5. How sustainable, truly, is this?

6. David, in light of what I have learnt about OER learning processes, I wrote this last week - a tinkering suggestion for designing your OER courses - I think it is worth repeating, as I'm fairly certain you'll read this week's blog, but not sure about last week's:

Following on OLCOS's process of value chains I think it would be much smarter to require two posts - even if they are each a little shorter. The first would be one's own reflections on the reading (due on Sunday eve?). The second would incorporate others' views of the reading, - it would be my other reflections on the reading in light of this, or perhaps a change to my original post. It would be due a few days later, given that I and many of my peers seem to post nearer the Sunday deadline. This would allow me to articulate my own thoughts clearly, but would also force me to revisit/rethink them in light of others' comments - an excellent learning value chain. Because this would not all be done on Sunday night before midnight, I actually would have a chance to read my peers' work before posting mine.

Week 2-4 questions answered within:

What are the aims of the authors of each report? Do you see a bias toward or against any ideas, organizations, or approaches in any of the reports? Which report spoke the most clearly to you, and why do you think it did? Based on where the field is now, and these initial ideas about where it might go, what part of the open education movement is most interesting to you? Why? What do these overviews of the field have in common? What do they emphasize differently?

Three Overviews of OER:

Giving Knowledge for Free: The Emergence of Open Educational Resources (OECD, 147 pages)

Open Educational Practices and Resources: OLCOS Roadmap 2012 (OLCOS, 149 pages)

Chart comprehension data
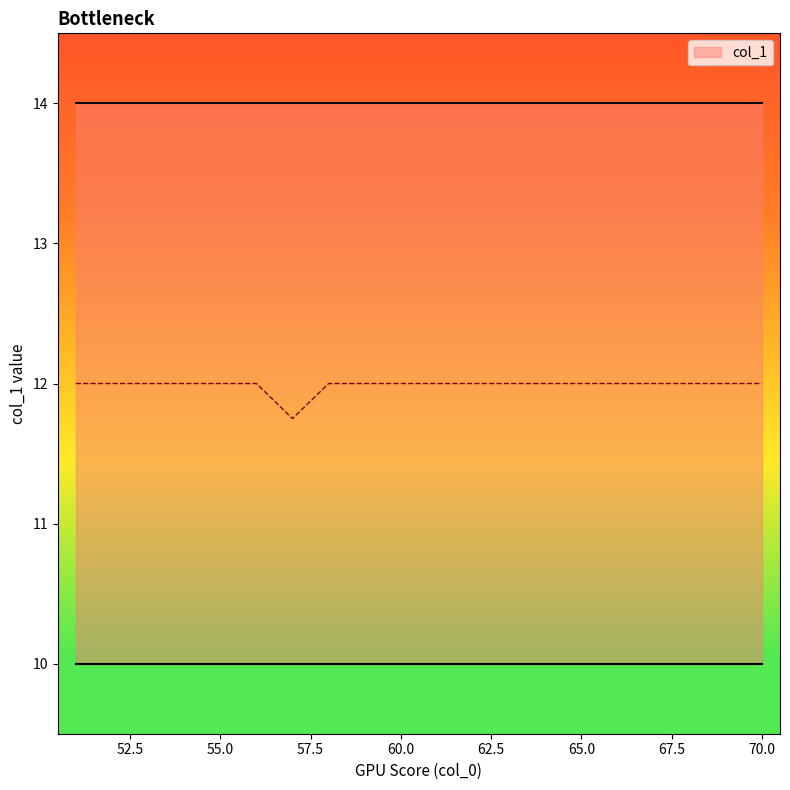

Does the chart display data point markers on the line(s)?

No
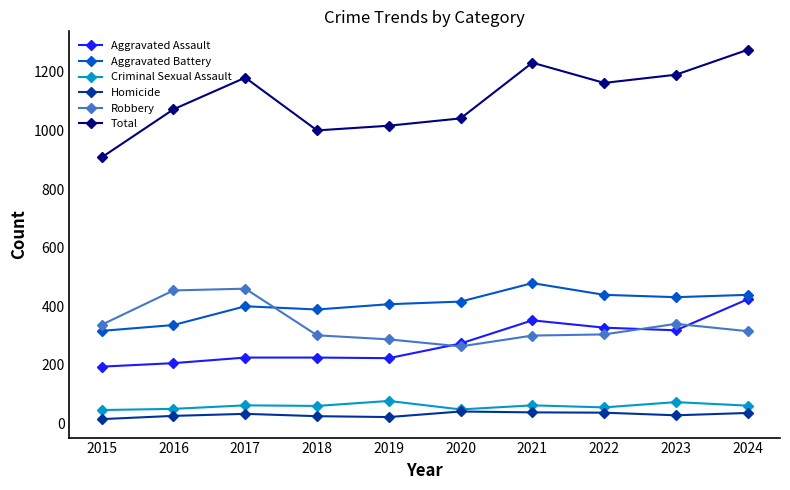

True or false: Aggravated Battery has a value of 316 at 2015.

True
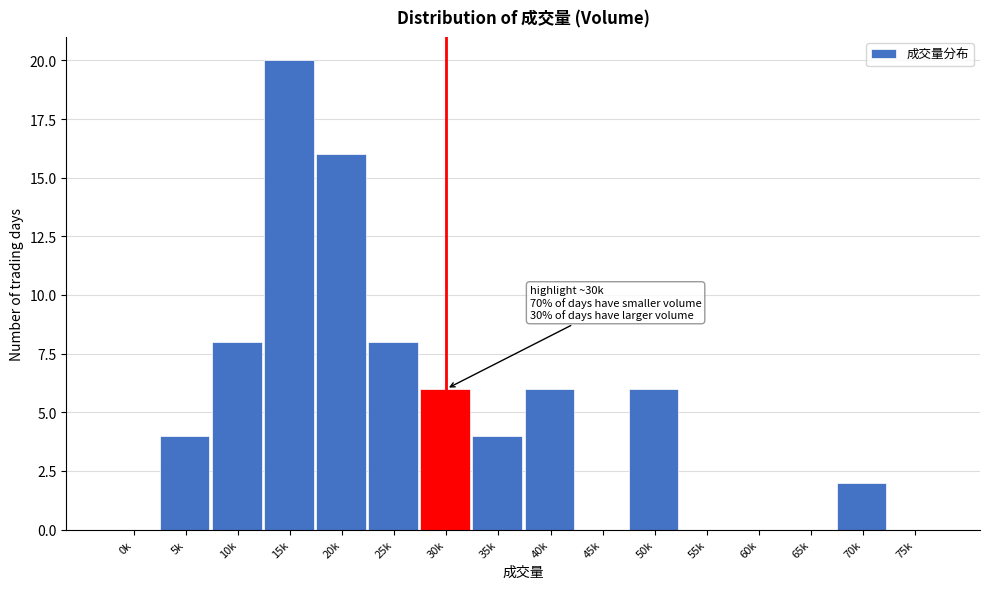

Reading left to right, list all the values displayed in this chart.

0k=0	5k=4	10k=8	15k=20	20k=16	25k=8	30k=6	35k=4	40k=6	45k=0	50k=6	55k=0	60k=0	65k=0	70k=2	75k=0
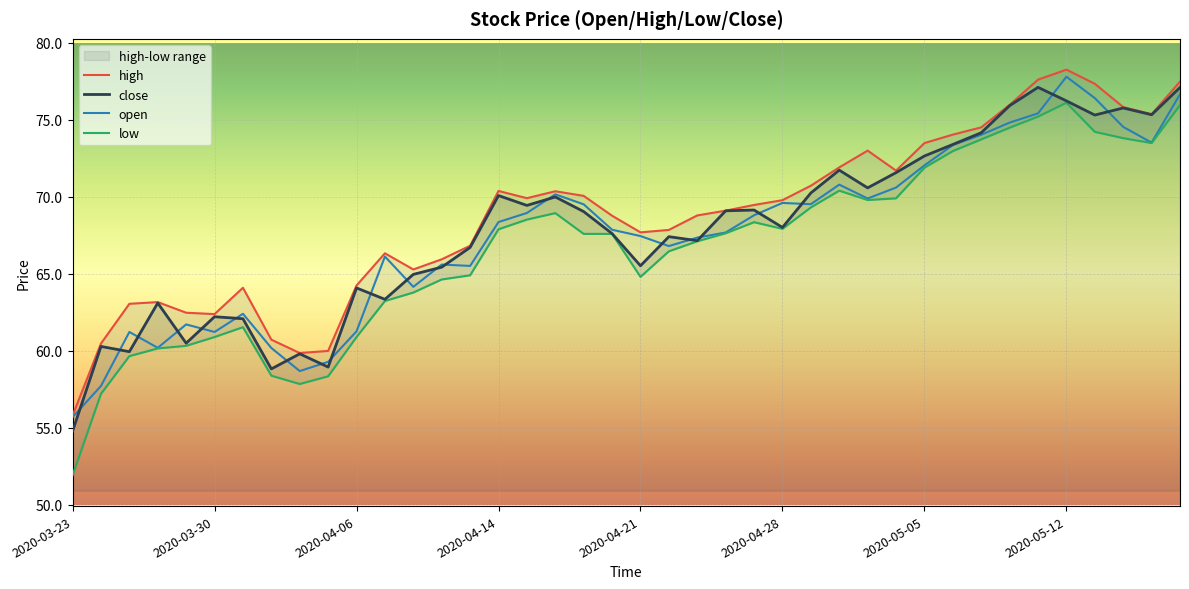

Is it true that low equals 73.8 at 37?

True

What you are asked to do:
Continue the blog post on open educational resources from the point where it stops. None of the data is needed here.

Task response:
A Review of the Open Educational Resources (OER) Movement: Achievements, Challenges, and New Opportunities (Atkins, Brown, and Hammond, 80 pages) Hewlett Foundation

Sunday, September 16, 2007

Week 3: OLCOS & Education as the practice of freedom?

Paulo Freire, in the 1960s, spoke about getting rid of a "banking" notion of education, and thought that learning, particularly literacy, should begin from the learner's own knowledge and building from their experiences (e.g. in his Pedagogy of the Oppressed, Education as the Practice of Freedom, and We Make the Road by Walking).

This week's reading, the European OLCOS article: Open Educational Practices and Resources: OLCOS Roadmap 2012, seems to centre around these same themes - of slowly transforming the practice of teachers and learners. Although this vision has yet to be achieved, four decades later. Similar to Freire, OLCOS speaks about the need for teachers to change from dispensers of knowledge (i.e. banking), to facilitators of learning (Ch. 4). Although OLCOS explicitly recognize that changing institutionalized teaching habits takes time, I thought it is very important that OLCOS suggests that Open Education Resources (content, software and tools), are only the means to the end of furthering this innovative form of learning and knowledge creation (innovation being one of the key hopes of the institution). Their focus on practice, and innovative practice at that, is notable. Will open education become a practice of freedom? too early to say.

Below I have some of the more pertinent thoughts this week's reading elicited. namely 1) collaboration and creating garbage. 2) value chains - rejigging this course to ensure more reflection on others' work - thereby re-using/improving one's ideas. 3) why don't we have open textbooks?

1) I really like the idea of collaboration and co-creation. But I do wonder what will happen to quality of content, and what will happen when so much garbage is on the web. Although there has been a massive growth in the access to useful info on the net (it was amazing to research my thesis and have a digital library of 1/2 of my references, as compared to nothing 10 years ago), on the other hand, this growth has been dwarfed in comparison to the amount of non-peer-reviewed material I need to wade through. And I only expect it to get worse - especially if each class, each year, is constantly creating and recreating. This can be a really wonderful thing, but how do we deal with it in terms of volume? quality? the dividing line between learning for oneself and collective learning?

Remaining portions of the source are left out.